▶ _Problem details_
Reproduce the whole listing below without its pictures, exactly as written.

▶ _Exercise data_
BEGIN

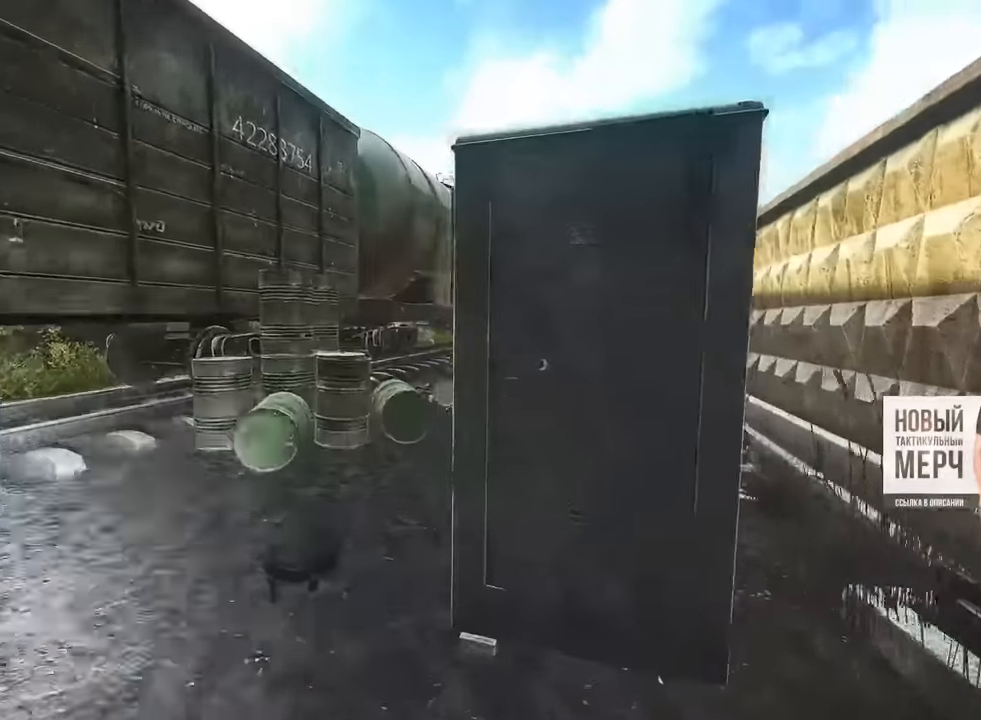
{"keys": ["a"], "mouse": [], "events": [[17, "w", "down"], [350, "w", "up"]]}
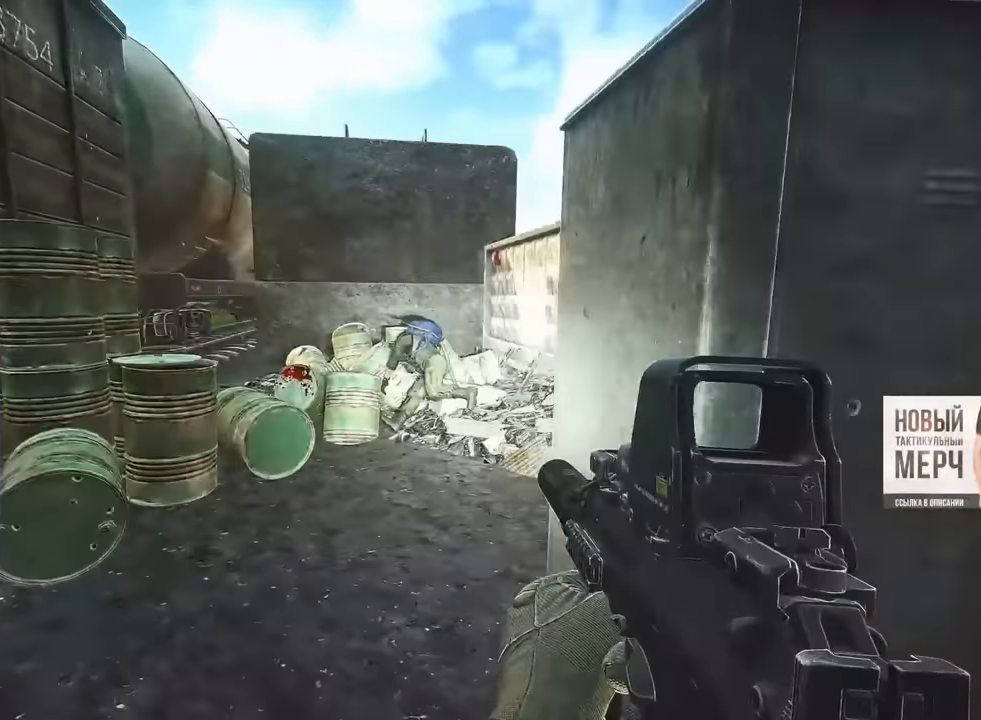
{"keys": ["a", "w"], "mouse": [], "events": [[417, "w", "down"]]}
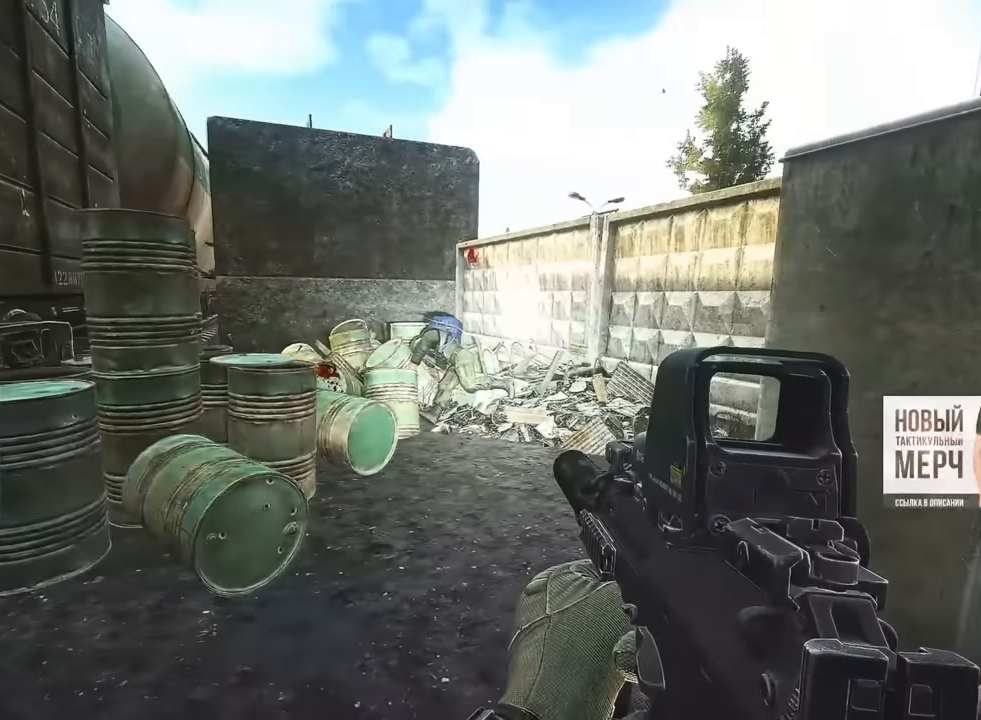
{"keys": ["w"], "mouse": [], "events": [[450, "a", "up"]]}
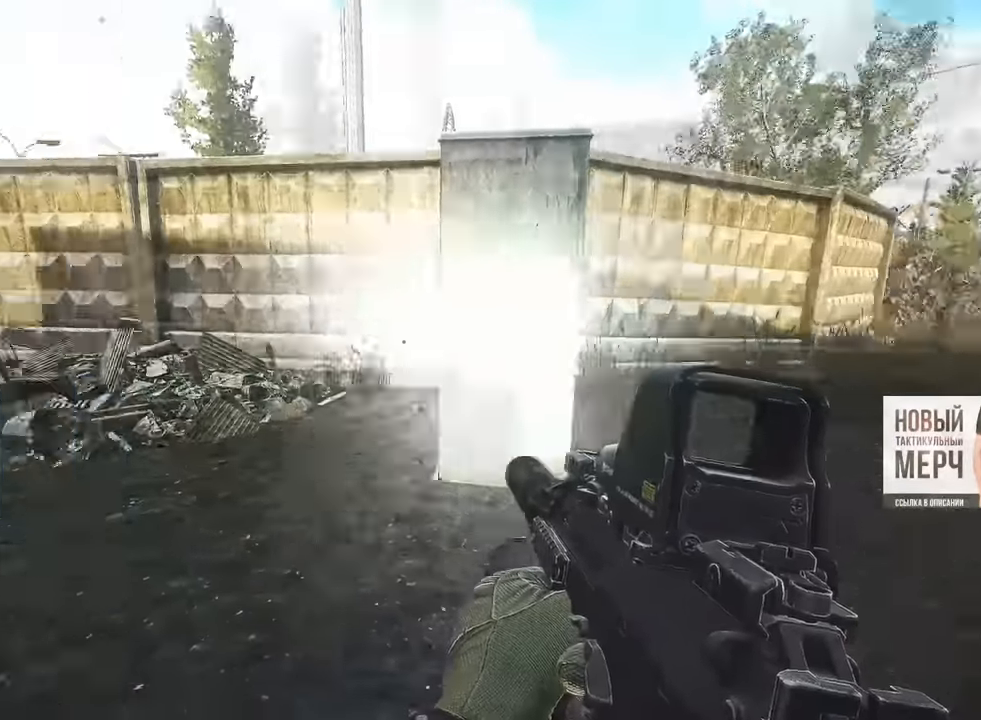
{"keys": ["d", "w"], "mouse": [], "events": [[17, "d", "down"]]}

END

▶ _Solution for this task_
{"keys": ["a"], "mouse": [], "events": [[17, "w", "down"], [350, "w", "up"]]}
{"keys": ["a", "w"], "mouse": [], "events": [[417, "w", "down"]]}
{"keys": ["w"], "mouse": [], "events": [[450, "a", "up"]]}
{"keys": ["d", "w"], "mouse": [], "events": [[17, "d", "down"]]}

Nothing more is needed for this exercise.